No one worried much about radio activity back in those days. The only objective was to produce thousands of A bombs. Then it was discovered that the uranium miners were coming down with lung cancer from radon exposure and more care was taken to establish government regulations concerning radioactive exposure.
Many thanks for the details easing my mind!
@K9VKY - do you need a replacement 0C3/VR-105?
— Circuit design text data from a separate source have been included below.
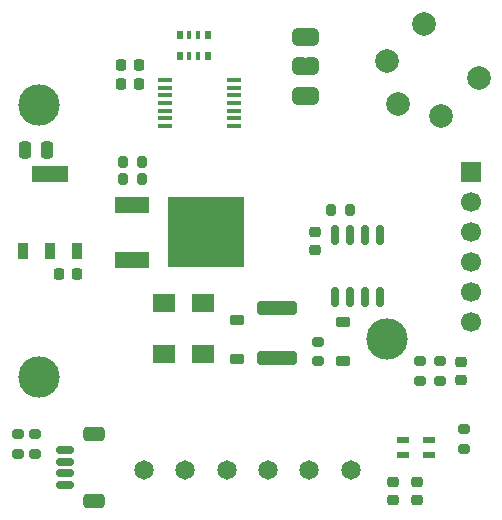
<source format=gts>
G04 #@! TF.GenerationSoftware,KiCad,Pcbnew,9.0.1*
G04 #@! TF.CreationDate,2025-05-14T09:26:50-05:00*
G04 #@! TF.ProjectId,Incipit11,496e6369-7069-4743-9131-2e6b69636164,A*
G04 #@! TF.SameCoordinates,Original*
G04 #@! TF.FileFunction,Soldermask,Top*
G04 #@! TF.FilePolarity,Negative*
%FSLAX46Y46*%
G04 Gerber Fmt 4.6, Leading zero omitted, Abs format (unit mm)*
G04 Created by KiCad (PCBNEW 9.0.1) date 2025-05-14 09:26:50*
%MOMM*%
%LPD*%
G01*
G04 APERTURE LIST*
G04 Aperture macros list*
%AMRoundRect*
0 Rectangle with rounded corners*
0 $1 Rounding radius*
0 $2 $3 $4 $5 $6 $7 $8 $9 X,Y pos of 4 corners*
0 Add a 4 corners polygon primitive as box body*
4,1,4,$2,$3,$4,$5,$6,$7,$8,$9,$2,$3,0*
0 Add four circle primitives for the rounded corners*
1,1,$1+$1,$2,$3*
1,1,$1+$1,$4,$5*
1,1,$1+$1,$6,$7*
1,1,$1+$1,$8,$9*
0 Add four rect primitives between the rounded corners*
20,1,$1+$1,$2,$3,$4,$5,0*
20,1,$1+$1,$4,$5,$6,$7,0*
20,1,$1+$1,$6,$7,$8,$9,0*
20,1,$1+$1,$8,$9,$2,$3,0*%
%AMFreePoly0*
4,1,23,0.500000,-0.750000,0.000000,-0.750000,0.000000,-0.745722,-0.065263,-0.745722,-0.191342,-0.711940,-0.304381,-0.646677,-0.396677,-0.554381,-0.461940,-0.441342,-0.495722,-0.315263,-0.495722,-0.250000,-0.500000,-0.250000,-0.500000,0.250000,-0.495722,0.250000,-0.495722,0.315263,-0.461940,0.441342,-0.396677,0.554381,-0.304381,0.646677,-0.191342,0.711940,-0.065263,0.745722,0.000000,0.745722,
0.000000,0.750000,0.500000,0.750000,0.500000,-0.750000,0.500000,-0.750000,$1*%
%AMFreePoly1*
4,1,23,0.000000,0.745722,0.065263,0.745722,0.191342,0.711940,0.304381,0.646677,0.396677,0.554381,0.461940,0.441342,0.495722,0.315263,0.495722,0.250000,0.500000,0.250000,0.500000,-0.250000,0.495722,-0.250000,0.495722,-0.315263,0.461940,-0.441342,0.396677,-0.554381,0.304381,-0.646677,0.191342,-0.711940,0.065263,-0.745722,0.000000,-0.745722,0.000000,-0.750000,-0.500000,-0.750000,
-0.500000,0.750000,0.000000,0.750000,0.000000,0.745722,0.000000,0.745722,$1*%
G04 Aperture macros list end*
%ADD10RoundRect,0.225000X-0.375000X0.225000X-0.375000X-0.225000X0.375000X-0.225000X0.375000X0.225000X0*%
%ADD11R,1.900000X1.600000*%
%ADD12RoundRect,0.200000X-0.275000X0.200000X-0.275000X-0.200000X0.275000X-0.200000X0.275000X0.200000X0*%
%ADD13RoundRect,0.200000X0.200000X0.275000X-0.200000X0.275000X-0.200000X-0.275000X0.200000X-0.275000X0*%
%ADD14C,1.650000*%
%ADD15RoundRect,0.250000X-1.450000X0.312500X-1.450000X-0.312500X1.450000X-0.312500X1.450000X0.312500X0*%
%ADD16FreePoly0,0.000000*%
%ADD17FreePoly1,0.000000*%
%ADD18R,3.000000X1.400000*%
%ADD19R,6.500000X6.000000*%
%ADD20RoundRect,0.225000X-0.250000X0.225000X-0.250000X-0.225000X0.250000X-0.225000X0.250000X0.225000X0*%
%ADD21R,1.700000X1.700000*%
%ADD22C,1.700000*%
%ADD23C,2.600000*%
%ADD24C,3.500000*%
%ADD25RoundRect,0.200000X0.275000X-0.200000X0.275000X0.200000X-0.275000X0.200000X-0.275000X-0.200000X0*%
%ADD26RoundRect,0.225000X-0.225000X-0.250000X0.225000X-0.250000X0.225000X0.250000X-0.225000X0.250000X0*%
%ADD27RoundRect,0.225000X0.250000X-0.225000X0.250000X0.225000X-0.250000X0.225000X-0.250000X-0.225000X0*%
%ADD28RoundRect,0.250000X0.250000X0.475000X-0.250000X0.475000X-0.250000X-0.475000X0.250000X-0.475000X0*%
%ADD29RoundRect,0.150000X0.150000X-0.675000X0.150000X0.675000X-0.150000X0.675000X-0.150000X-0.675000X0*%
%ADD30C,2.000000*%
%ADD31R,0.889000X1.473200*%
%ADD32R,3.149600X1.473200*%
%ADD33RoundRect,0.225000X0.225000X0.250000X-0.225000X0.250000X-0.225000X-0.250000X0.225000X-0.250000X0*%
%ADD34RoundRect,0.218750X0.256250X-0.218750X0.256250X0.218750X-0.256250X0.218750X-0.256250X-0.218750X0*%
%ADD35R,0.500000X0.800000*%
%ADD36R,0.400000X0.800000*%
%ADD37RoundRect,0.150000X-0.625000X0.150000X-0.625000X-0.150000X0.625000X-0.150000X0.625000X0.150000X0*%
%ADD38RoundRect,0.250000X-0.650000X0.350000X-0.650000X-0.350000X0.650000X-0.350000X0.650000X0.350000X0*%
%ADD39R,1.308100X0.355600*%
%ADD40R,1.000000X0.600000*%
%ADD41RoundRect,0.225000X0.375000X-0.225000X0.375000X0.225000X-0.375000X0.225000X-0.375000X-0.225000X0*%
G04 APERTURE END LIST*
G36*
X150900000Y-70200000D02*
G01*
X151200000Y-70200000D01*
X151200000Y-71700000D01*
X150900000Y-71700000D01*
X150900000Y-70200000D01*
G37*
G36*
X150900000Y-75200000D02*
G01*
X151200000Y-75200000D01*
X151200000Y-76700000D01*
X150900000Y-76700000D01*
X150900000Y-75200000D01*
G37*
G36*
X150900000Y-72700000D02*
G01*
X151200000Y-72700000D01*
X151200000Y-74200000D01*
X150900000Y-74200000D01*
X150900000Y-72700000D01*
G37*
D10*
X154270000Y-95050000D03*
X154270000Y-98350000D03*
D11*
X142400000Y-97800000D03*
X142400000Y-93500000D03*
D12*
X128200000Y-104575000D03*
X128200000Y-106225000D03*
X164500000Y-104175000D03*
X164500000Y-105825000D03*
D13*
X137250000Y-81500000D03*
X135600000Y-81500000D03*
D14*
X137400000Y-107600000D03*
X140900000Y-107600000D03*
X144400000Y-107600000D03*
X147900000Y-107600000D03*
X151400000Y-107600000D03*
X154900000Y-107600000D03*
D11*
X139100000Y-93500000D03*
X139100000Y-97800000D03*
D13*
X154865000Y-85600000D03*
X153215000Y-85600000D03*
D15*
X148700000Y-93862500D03*
X148700000Y-98137500D03*
D16*
X150400000Y-70950000D03*
D17*
X151700000Y-70950000D03*
D13*
X137250000Y-83000000D03*
X135600000Y-83000000D03*
D18*
X136420000Y-85200000D03*
X136420000Y-89800000D03*
D19*
X142670000Y-87500000D03*
D20*
X151840000Y-87425000D03*
X151840000Y-88975000D03*
D21*
X165100000Y-82350000D03*
D22*
X165100000Y-84890000D03*
X165100000Y-87430000D03*
X165100000Y-89970000D03*
X165100000Y-92510000D03*
X165100000Y-95050000D03*
D23*
X128500000Y-76750000D03*
D24*
X128500000Y-76750000D03*
D25*
X162500000Y-100075000D03*
X162500000Y-98425000D03*
D16*
X150400000Y-75950000D03*
D17*
X151700000Y-75950000D03*
D26*
X135436100Y-73350000D03*
X136986100Y-73350000D03*
D27*
X164250000Y-100025000D03*
X164250000Y-98475000D03*
D28*
X129200000Y-80500000D03*
X127300000Y-80500000D03*
D29*
X153600000Y-93000000D03*
X154870000Y-93000000D03*
X156140000Y-93000000D03*
X157410000Y-93000000D03*
X157410000Y-87750000D03*
X156140000Y-87750000D03*
X154870000Y-87750000D03*
X153600000Y-87750000D03*
D12*
X126700000Y-104575000D03*
X126700000Y-106225000D03*
D30*
X162555826Y-77610369D03*
X157959632Y-73014175D03*
X165737806Y-74428389D03*
X161141612Y-69832195D03*
X158949581Y-76620420D03*
D26*
X135436100Y-74950000D03*
X136986100Y-74950000D03*
D23*
X128500000Y-99750000D03*
D24*
X128500000Y-99750000D03*
D31*
X127138600Y-89063900D03*
X129450000Y-89063900D03*
X131761400Y-89063900D03*
D32*
X129450000Y-82536100D03*
D33*
X131725000Y-91000000D03*
X130175000Y-91000000D03*
D34*
X160500000Y-110187500D03*
X160500000Y-108612500D03*
X158500000Y-110187500D03*
X158500000Y-108612500D03*
D35*
X142811100Y-70750000D03*
D36*
X142011100Y-70750000D03*
X141211100Y-70750000D03*
D35*
X140411100Y-70750000D03*
X140411100Y-72550000D03*
D36*
X141211100Y-72550000D03*
X142011100Y-72550000D03*
D35*
X142811100Y-72550000D03*
D12*
X160750000Y-98425000D03*
X160750000Y-100075000D03*
D16*
X150400000Y-73450000D03*
D17*
X151700000Y-73450000D03*
D37*
X130675000Y-105900000D03*
X130675000Y-106900000D03*
X130675000Y-107900000D03*
X130675000Y-108900000D03*
D38*
X133200000Y-104600000D03*
X133200000Y-110200000D03*
D12*
X152170000Y-96750000D03*
X152170000Y-98400000D03*
D23*
X158000000Y-96500000D03*
D24*
X158000000Y-96500000D03*
D39*
X139209150Y-74599999D03*
X139209150Y-75250000D03*
X139209150Y-75900001D03*
X139209150Y-76550000D03*
X139209150Y-77199999D03*
X139209150Y-77850000D03*
X139209150Y-78499999D03*
X145013050Y-78500001D03*
X145013050Y-77850000D03*
X145013050Y-77200001D03*
X145013050Y-76550000D03*
X145013050Y-75900001D03*
X145013050Y-75250000D03*
X145013050Y-74600001D03*
D40*
X161500000Y-106350000D03*
X161500000Y-105050000D03*
X159300000Y-105050000D03*
X159300000Y-106350000D03*
D41*
X145300000Y-98250000D03*
X145300000Y-94950000D03*
M02*

</source>
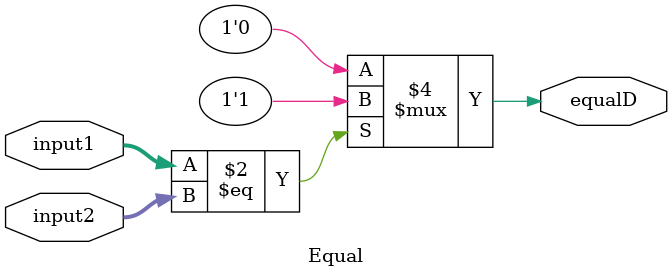
<source format=v>

/* MUX_2_1_32bit module: 32 bit multiplexor function from 2 inputs to 1 output */
module Equal(input [31:0] input1, input [31:0] input2, output reg equalD);

always @(*)
begin
  if (input1 == input2)
    equalD = 1;
  else
    equalD = 0;
end

endmodule

</source>
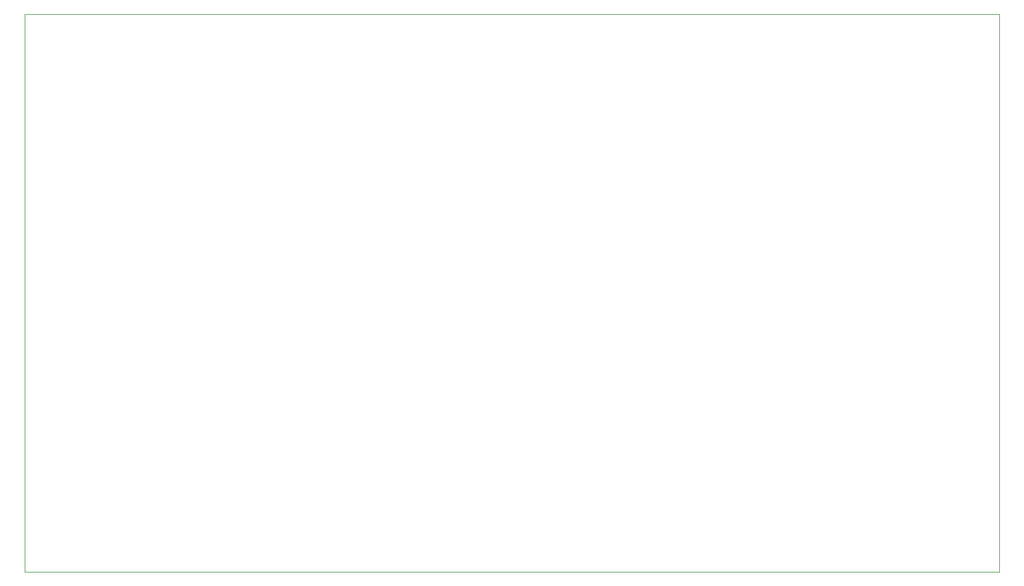
<source format=gm1>
G04 #@! TF.FileFunction,Profile,NP*
%FSLAX46Y46*%
G04 Gerber Fmt 4.6, Leading zero omitted, Abs format (unit mm)*
G04 Created by KiCad (PCBNEW (2015-12-28 BZR 6407, Git 3dff6c0)-product) date Sun 24 Jan 2016 05:08:26 PM EST*
%MOMM*%
G01*
G04 APERTURE LIST*
%ADD10C,0.100000*%
G04 APERTURE END LIST*
D10*
X13462000Y-14351000D02*
X13462000Y-94615000D01*
X153670000Y-14351000D02*
X13462000Y-14351000D01*
X153670000Y-94615000D02*
X153670000Y-14351000D01*
X13462000Y-94615000D02*
X153670000Y-94615000D01*
M02*

</source>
No, Jim, but many thanks for the offer. You're to be complimented on your perpetuation of the "ham spirit" from years gone by. Brian K9VKY
OK no problem.
I have...."some"....VR tubes....
73 de Jim, N2EY
The regulation job of the old gas discharge voltage regulator tubes has been completely replaced by Zener diodes.
Not here at N2EY.
The Southgate Type 7 has 6 VR tubes in the power supplies, all octals.
In the receiver/tx mixer supply, a series string of a 0A3 and oC3 gives regulated 75 and 180 volts.
In the transmitter power supply, a differential circuit using a 0C3 and 0D3 gives regulated 45 volts for the 807 grid bias, and a series string of two 0D3s gives regulated 300 volts for the 807 screens.
In both supplies the jumpers in the bases of the VR tubes are all wired in series so that if a VR tube isn't in its socket, there's no B+.
Decades ago, I haywired together a VR tube tester. It's very simple, yet gives a clear picture of VR characteristics - striking voltage, voltage at any current from 5 mA to 40 mA.
I found testing to be important because some VRs provide amazing regulation over the current range - you can go from minimum to maximum current and the voltmeter needle doesn't move a bit. Others aren't so good. Also, some are dead on the marked voltage, others not so much. Yet they all light up and test "good" on a conventional tester.
Between the 866As and the VR tubes, there's quite a light show here.